Sachverständiger: Aufnahmeprogramm nicht mehr gewollt
Hans-Hermann Dube ist im Deutschen Bundestag Sachverständiger im Parlamentarischen Untersuchungsausschuss zu Afghanistan und war zwölf Jahre lang für die deutsche Entwicklungszusammenarbeit in Afghanistan zuständig. Das Programm sei von der Bundesregierung nicht mehr gewollt, sagt er. "Man versucht es zu diskreditieren, indem man feststellt, dass es ganz viele Gefährder gibt, die garantiert keine Gefährder sind." Die Bundesregierung habe ihr Versprechen gebrochen, sagt Dube. "Im internen Gespräch mit Beamten in verschiedenen Ministerien höre ich immer wieder heraus, dass die sich dafür schämen, wie wir uns derzeit den Afghanen gegenüber benehmen."
533 statt 20.000 Aufnahmen
In Pakistan warten mehr als 3.000 Afghaninnen und Afghanen im Rahmen des Bundesaufnahmeprogramms auf ihre Ausreise. Bisher hat Deutschland nur zwei Prozent der versprochenen 20.000 Aufnahmen eingelöst: nur 533 sind in anderthalb Jahren eingereist.
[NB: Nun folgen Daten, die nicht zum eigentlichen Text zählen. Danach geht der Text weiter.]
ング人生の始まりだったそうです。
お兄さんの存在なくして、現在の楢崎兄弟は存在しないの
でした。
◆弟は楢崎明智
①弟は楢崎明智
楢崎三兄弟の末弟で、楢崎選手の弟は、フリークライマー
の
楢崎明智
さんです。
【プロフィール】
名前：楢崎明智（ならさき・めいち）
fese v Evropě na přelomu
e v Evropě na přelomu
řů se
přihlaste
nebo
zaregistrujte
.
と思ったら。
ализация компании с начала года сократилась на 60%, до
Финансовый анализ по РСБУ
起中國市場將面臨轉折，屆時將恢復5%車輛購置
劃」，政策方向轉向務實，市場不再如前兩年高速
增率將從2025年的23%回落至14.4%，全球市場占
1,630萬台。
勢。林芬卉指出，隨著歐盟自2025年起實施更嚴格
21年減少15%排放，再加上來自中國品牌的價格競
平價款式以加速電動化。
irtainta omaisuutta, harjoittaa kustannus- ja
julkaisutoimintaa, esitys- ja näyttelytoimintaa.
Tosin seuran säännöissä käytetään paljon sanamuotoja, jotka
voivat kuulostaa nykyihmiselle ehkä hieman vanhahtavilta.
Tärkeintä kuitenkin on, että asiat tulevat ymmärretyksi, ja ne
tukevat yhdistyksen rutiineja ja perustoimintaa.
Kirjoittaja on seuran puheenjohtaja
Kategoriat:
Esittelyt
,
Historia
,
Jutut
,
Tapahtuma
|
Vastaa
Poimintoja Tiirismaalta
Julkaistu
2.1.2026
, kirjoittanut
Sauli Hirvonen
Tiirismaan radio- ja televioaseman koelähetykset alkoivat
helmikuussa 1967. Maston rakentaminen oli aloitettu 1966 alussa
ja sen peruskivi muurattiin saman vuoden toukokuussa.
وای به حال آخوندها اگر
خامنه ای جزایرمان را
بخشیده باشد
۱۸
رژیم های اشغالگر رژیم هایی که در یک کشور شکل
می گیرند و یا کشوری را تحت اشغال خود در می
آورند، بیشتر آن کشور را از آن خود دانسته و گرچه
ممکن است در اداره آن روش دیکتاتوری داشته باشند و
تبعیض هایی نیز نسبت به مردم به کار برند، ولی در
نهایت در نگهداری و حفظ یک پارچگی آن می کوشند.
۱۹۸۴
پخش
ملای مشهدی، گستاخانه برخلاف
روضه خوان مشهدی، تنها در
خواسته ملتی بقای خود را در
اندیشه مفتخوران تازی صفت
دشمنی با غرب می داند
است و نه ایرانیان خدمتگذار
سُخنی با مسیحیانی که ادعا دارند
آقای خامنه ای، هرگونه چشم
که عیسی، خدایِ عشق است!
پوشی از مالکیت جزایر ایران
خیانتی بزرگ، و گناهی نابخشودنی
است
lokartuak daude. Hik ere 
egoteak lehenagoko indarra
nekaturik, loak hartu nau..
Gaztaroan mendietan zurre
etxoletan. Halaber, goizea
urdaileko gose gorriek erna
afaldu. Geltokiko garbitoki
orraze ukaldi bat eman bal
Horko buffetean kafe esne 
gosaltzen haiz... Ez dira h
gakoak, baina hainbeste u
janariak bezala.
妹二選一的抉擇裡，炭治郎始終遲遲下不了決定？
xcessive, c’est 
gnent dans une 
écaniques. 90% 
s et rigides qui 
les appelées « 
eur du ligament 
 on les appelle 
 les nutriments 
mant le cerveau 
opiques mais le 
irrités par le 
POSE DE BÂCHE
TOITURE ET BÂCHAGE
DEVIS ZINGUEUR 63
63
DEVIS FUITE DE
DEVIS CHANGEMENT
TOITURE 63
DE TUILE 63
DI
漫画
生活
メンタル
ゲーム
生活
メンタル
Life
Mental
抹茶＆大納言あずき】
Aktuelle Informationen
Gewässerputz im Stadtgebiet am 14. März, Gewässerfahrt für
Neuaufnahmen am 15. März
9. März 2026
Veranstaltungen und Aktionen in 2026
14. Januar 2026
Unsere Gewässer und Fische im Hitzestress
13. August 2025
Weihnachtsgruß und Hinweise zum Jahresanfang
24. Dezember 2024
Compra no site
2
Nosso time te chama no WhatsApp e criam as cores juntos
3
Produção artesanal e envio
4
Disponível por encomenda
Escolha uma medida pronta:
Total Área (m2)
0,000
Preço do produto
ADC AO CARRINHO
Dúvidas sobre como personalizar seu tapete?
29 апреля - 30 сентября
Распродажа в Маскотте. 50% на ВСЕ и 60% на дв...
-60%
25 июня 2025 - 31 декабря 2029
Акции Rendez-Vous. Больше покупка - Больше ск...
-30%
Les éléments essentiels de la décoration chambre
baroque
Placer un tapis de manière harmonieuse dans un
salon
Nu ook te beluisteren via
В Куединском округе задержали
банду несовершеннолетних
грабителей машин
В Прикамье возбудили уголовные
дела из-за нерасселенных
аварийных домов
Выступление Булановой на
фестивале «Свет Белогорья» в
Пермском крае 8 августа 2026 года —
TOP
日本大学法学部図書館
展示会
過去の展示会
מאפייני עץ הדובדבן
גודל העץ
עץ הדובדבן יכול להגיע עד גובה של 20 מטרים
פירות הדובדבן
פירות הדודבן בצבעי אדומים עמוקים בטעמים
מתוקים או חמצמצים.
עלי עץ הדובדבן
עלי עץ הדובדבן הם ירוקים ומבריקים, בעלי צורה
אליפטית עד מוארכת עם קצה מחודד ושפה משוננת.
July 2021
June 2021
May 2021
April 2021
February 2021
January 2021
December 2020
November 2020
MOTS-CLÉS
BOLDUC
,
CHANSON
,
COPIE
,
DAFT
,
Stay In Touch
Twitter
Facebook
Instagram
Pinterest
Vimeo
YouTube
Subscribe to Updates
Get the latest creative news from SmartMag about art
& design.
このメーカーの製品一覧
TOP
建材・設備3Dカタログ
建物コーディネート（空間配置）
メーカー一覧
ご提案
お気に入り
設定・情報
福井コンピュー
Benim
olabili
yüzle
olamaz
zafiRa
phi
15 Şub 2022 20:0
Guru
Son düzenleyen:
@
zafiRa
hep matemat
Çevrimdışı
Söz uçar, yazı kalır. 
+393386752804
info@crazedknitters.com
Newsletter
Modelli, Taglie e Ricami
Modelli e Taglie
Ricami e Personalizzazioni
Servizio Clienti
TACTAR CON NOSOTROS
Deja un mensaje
Bundesinnenministerin Nancy Faeser verweist zur Begründung für die geringen Aufnahmezahlen auf die Sicherheitsüberprüfungen. "Ich verantworte die Sicherheitslage in Deutschland, das ist natürlich prioritär weiterhin", sagt sie auf Nachfrage.
Auch Fatima Ahmadi war vor der Taliban-Herrschaft Regierungsbeamtin. Sie war für die Koordination von Hilfsorganisationen in der Provinz Bamyan zuständig. Auch sie erhält zunächst eine Aufnahmezusage. Doch nach der Sicherheitsüberprüfung wird sie zurückgenommen. "Sie haben mir überhaupt keinen Grund genannt. Ich dachte, ich würde niemals abgelehnt werden." Auf Anfrage nennt das Bundesinnenministerium keine Gründe für die Ablehnung. Elaha Hakim von der NGO "Kabul Luftbrücke" begleitet in Islamabad hunderte gefährdete Afghaninnen und Afghanen wie Fatima Ahmadi. Sie kritisiert das Vorgehen. "Eine Frau, die für die Regierung gearbeitet hat, die tapfer war. Man hat sie hierher bestellt und sie zerbrechen lassen."